A new exhibition at the James Museum of Western & Wildlife Art takes aim at the manner in which wild animals were “shot,” without guns but before the popular spread of photography.
Survival of the Fittest, on view Feb. 17 through May 26, features oil paintings – 45 in total – by German Richard Friese (1854–1918), Swede Bruno Liljefors (1860–1939), German Wilhelm Kuhnert (1865–1926) and German-American Carl Rungius (1869–1959).
Historically, these artists are collectively known as The Big Four.
Their work is significant, explains Curator of Art Emily Kapes, because they were inspired by Charles Darwin’s then-newly published theories about the origins of species. “It was a new way of thinking about wildlife and evolution, so it was all kind of related at the time.”
They were the first artist to travel – throughout Europe, to Africa, Asia and the American continents – to depict animals in their natural habitat.
“Before then,” Kapes explains, “it was more illustrative.
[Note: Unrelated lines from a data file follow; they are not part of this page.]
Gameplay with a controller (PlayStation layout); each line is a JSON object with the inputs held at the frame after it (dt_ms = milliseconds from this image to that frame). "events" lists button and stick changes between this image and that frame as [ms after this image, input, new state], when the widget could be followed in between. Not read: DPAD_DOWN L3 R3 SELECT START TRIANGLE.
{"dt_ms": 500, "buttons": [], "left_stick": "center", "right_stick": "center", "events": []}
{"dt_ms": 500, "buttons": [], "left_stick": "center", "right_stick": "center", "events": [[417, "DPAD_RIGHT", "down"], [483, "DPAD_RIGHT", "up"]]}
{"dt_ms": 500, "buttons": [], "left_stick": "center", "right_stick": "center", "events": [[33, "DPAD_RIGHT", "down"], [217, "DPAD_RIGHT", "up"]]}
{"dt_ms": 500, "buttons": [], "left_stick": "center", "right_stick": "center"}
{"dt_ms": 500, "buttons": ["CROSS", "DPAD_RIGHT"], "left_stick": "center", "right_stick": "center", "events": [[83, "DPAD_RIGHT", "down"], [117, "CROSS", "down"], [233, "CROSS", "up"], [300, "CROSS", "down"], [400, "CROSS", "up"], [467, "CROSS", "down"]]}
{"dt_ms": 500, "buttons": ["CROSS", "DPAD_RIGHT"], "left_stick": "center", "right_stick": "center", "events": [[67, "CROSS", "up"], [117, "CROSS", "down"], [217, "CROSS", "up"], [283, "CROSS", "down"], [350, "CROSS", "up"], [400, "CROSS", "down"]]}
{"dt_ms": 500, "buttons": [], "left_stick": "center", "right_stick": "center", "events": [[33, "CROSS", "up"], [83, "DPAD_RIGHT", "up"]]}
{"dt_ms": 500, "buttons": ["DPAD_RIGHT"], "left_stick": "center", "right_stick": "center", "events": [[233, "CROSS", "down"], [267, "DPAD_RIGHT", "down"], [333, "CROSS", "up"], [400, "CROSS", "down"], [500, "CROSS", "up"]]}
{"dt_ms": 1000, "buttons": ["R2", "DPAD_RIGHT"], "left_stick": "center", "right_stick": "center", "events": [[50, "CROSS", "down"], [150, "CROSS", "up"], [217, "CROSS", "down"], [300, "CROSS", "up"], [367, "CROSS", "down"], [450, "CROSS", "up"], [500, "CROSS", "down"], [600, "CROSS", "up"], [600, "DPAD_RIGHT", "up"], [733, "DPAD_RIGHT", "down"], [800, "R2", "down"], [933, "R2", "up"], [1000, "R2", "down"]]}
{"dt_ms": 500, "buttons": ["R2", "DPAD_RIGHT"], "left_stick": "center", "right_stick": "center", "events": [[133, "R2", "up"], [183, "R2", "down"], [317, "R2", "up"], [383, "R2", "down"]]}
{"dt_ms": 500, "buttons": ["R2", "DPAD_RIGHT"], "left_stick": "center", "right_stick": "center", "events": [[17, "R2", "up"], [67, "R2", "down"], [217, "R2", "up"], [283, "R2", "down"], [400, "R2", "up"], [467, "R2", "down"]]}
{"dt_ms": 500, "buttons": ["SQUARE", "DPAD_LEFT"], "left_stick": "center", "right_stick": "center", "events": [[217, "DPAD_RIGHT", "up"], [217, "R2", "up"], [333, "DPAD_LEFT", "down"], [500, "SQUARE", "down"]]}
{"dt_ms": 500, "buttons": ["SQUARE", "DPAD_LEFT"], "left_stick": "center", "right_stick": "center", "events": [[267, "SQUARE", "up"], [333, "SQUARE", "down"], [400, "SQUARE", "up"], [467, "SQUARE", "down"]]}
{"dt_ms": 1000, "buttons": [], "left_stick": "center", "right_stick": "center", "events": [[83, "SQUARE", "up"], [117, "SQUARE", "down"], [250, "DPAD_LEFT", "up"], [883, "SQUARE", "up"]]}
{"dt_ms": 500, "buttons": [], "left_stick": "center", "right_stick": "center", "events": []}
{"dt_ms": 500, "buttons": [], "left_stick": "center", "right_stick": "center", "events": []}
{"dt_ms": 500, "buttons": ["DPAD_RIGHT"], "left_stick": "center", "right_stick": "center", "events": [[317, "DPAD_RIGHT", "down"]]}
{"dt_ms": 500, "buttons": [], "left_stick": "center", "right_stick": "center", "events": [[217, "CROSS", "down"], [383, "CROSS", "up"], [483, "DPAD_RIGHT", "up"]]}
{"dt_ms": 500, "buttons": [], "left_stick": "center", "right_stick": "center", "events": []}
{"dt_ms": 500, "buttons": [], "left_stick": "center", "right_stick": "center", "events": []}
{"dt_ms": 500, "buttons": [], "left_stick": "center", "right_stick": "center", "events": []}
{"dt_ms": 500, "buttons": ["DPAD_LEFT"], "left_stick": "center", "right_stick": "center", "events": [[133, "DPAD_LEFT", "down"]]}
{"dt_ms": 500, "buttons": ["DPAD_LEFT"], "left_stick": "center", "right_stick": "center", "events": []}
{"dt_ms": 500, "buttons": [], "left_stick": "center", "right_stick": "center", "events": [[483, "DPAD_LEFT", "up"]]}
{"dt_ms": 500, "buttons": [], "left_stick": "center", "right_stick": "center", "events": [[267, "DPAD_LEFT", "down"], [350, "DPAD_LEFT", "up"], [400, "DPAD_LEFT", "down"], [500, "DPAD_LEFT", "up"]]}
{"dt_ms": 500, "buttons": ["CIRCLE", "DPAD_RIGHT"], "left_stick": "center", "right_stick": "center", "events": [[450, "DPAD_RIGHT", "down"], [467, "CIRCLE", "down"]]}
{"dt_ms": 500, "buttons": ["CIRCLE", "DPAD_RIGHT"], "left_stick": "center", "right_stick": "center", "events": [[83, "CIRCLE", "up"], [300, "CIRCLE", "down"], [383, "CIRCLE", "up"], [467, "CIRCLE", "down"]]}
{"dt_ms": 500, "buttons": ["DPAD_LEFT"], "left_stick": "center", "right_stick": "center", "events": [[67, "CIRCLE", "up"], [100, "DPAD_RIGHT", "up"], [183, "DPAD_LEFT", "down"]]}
Artists might go to zoos to get their information.”

Carl Rungius (Germany, 1869 – 1959), Three Caribou at Mount Robson, n.d. Oil on canvas. 30
× 40 inches. Collection of the Rijksmuseum Twenthe, Enschede, Netherlands. © Estate of Carl
Rungius. Photograph by Rik Klein Gotink.
And the backgrounds – the “habitats” – were inconsequential to them. “It just wasn’t important. But we know now that it is very important.”
Everything changed with the Big Four, whose work depicted moose, elk, big cats, birds, bears and other species doing what they do – fighting, breeding and sometimes attacking and devouring one another – in the center of brilliantly rendered natural scenes.
Instead of game, or food, or things to be exploited or gawked at in zoos and circuses, people began to see wild creatures in a new light.
“Because these artists were traveling at a really intense time of colonialism, all over the world,” Kapes explains, “they were able to see, too, the effects of colonialism on these areas, and how the animals were affected.
“So conservation thoughts were coming around at this time – ‘oh, we need to preserve this. Maybe we need parks. Let’s make sure there are plans in place so that we don’t hunt all the animals.’”
The touring exhibit’s full title is Survival of the Fittest: Envisioning Wildlife and Wilderness with the Big Four, Masterworks from the Rijksmuseum Twenthe and the National Museum of Wildlife Art.